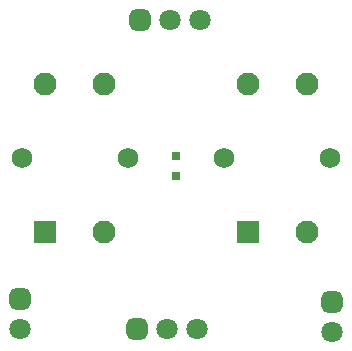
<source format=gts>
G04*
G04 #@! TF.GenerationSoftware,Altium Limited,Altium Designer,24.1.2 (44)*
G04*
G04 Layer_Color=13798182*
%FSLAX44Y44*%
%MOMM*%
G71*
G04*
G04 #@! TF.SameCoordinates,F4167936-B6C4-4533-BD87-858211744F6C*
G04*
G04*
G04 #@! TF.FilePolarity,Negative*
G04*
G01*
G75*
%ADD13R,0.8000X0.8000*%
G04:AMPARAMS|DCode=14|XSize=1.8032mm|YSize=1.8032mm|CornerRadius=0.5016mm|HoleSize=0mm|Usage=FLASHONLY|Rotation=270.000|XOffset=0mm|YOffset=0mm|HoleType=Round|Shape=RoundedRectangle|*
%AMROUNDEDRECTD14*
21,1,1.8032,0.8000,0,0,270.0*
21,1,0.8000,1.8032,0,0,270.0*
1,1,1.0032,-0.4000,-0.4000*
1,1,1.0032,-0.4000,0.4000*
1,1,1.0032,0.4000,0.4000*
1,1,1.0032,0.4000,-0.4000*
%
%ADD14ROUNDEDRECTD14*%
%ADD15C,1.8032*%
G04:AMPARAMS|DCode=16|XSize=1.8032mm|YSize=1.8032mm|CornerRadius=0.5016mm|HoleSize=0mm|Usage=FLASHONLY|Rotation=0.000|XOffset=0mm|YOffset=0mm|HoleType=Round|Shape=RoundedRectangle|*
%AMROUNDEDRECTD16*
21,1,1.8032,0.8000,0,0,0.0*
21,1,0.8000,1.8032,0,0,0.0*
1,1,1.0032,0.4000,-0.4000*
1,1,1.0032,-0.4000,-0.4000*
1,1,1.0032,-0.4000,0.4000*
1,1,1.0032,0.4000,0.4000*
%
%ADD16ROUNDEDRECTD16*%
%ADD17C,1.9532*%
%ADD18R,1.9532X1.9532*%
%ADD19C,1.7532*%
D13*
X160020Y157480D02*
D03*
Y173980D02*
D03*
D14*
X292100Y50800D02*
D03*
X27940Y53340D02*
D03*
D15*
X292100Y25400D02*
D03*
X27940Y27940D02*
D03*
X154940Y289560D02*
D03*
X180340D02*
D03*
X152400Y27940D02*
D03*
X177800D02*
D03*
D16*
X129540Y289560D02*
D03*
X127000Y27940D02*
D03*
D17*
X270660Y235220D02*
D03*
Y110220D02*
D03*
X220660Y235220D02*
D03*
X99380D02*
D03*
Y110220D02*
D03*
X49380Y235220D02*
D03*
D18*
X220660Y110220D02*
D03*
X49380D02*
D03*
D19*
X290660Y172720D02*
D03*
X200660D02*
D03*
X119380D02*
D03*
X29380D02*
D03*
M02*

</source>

---

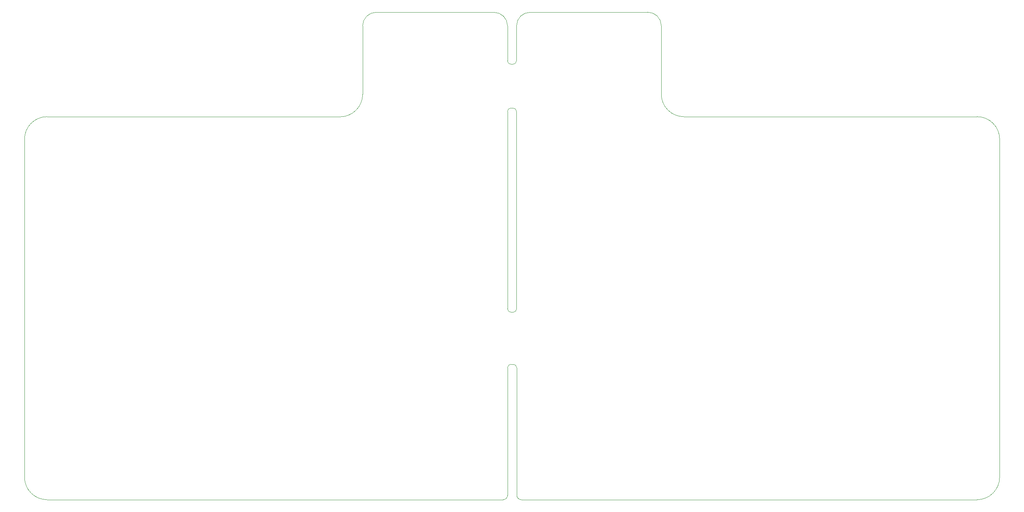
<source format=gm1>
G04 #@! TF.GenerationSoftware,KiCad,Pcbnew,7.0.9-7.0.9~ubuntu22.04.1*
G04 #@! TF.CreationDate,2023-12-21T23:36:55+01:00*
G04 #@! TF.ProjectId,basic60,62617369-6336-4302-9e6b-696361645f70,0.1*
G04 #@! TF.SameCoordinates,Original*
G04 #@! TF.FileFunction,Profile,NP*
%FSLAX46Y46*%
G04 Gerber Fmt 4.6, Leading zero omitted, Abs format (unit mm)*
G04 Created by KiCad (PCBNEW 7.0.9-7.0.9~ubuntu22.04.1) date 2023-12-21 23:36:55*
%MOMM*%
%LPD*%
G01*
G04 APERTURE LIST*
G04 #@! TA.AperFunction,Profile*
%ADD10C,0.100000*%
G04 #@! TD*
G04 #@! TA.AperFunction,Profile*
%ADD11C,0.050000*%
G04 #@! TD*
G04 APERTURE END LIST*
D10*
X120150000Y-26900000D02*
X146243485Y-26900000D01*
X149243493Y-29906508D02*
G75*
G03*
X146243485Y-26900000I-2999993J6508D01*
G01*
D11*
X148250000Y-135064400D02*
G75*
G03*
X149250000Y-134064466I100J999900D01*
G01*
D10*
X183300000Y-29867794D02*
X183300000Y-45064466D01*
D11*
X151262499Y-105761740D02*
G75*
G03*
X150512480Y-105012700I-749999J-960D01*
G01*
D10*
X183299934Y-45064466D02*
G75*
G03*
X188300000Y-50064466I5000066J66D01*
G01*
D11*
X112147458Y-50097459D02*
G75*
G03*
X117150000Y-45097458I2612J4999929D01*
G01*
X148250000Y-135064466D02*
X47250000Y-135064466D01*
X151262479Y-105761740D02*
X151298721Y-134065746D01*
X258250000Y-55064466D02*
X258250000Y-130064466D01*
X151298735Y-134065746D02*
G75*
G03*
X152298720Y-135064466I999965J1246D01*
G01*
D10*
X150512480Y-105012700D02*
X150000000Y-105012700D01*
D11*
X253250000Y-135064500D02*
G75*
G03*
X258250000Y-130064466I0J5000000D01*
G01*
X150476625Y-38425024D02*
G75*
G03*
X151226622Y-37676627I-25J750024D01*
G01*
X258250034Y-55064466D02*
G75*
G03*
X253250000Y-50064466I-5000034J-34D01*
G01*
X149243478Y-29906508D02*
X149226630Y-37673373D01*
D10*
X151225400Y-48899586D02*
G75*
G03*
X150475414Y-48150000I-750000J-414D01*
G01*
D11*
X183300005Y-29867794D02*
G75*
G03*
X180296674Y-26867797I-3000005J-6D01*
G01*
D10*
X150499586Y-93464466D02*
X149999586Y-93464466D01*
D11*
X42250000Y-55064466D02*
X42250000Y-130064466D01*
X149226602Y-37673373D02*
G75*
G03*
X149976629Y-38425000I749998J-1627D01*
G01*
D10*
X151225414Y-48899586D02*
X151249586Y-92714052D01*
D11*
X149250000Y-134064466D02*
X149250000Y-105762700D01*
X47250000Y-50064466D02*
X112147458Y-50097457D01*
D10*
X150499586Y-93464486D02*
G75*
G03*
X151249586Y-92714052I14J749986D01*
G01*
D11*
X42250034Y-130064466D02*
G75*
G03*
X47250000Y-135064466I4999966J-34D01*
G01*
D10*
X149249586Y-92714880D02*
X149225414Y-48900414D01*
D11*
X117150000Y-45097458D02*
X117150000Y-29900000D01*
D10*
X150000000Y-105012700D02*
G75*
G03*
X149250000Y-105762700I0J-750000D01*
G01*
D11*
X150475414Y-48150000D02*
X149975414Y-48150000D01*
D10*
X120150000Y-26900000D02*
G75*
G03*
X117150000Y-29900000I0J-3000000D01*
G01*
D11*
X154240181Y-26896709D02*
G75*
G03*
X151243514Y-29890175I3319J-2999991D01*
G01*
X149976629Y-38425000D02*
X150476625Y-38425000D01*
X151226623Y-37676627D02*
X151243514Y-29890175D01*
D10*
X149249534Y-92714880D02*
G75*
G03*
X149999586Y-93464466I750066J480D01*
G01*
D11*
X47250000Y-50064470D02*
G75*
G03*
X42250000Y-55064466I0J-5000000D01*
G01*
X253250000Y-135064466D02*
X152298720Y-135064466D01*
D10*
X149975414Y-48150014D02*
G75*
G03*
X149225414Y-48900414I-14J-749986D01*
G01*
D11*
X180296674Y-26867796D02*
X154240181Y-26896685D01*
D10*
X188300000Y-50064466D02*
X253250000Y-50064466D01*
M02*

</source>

**WHAT YOU SHOULD DO**
Using the entries, state how many of their lines hold "YOffset"; give the number and no more.

**ANSWER**
2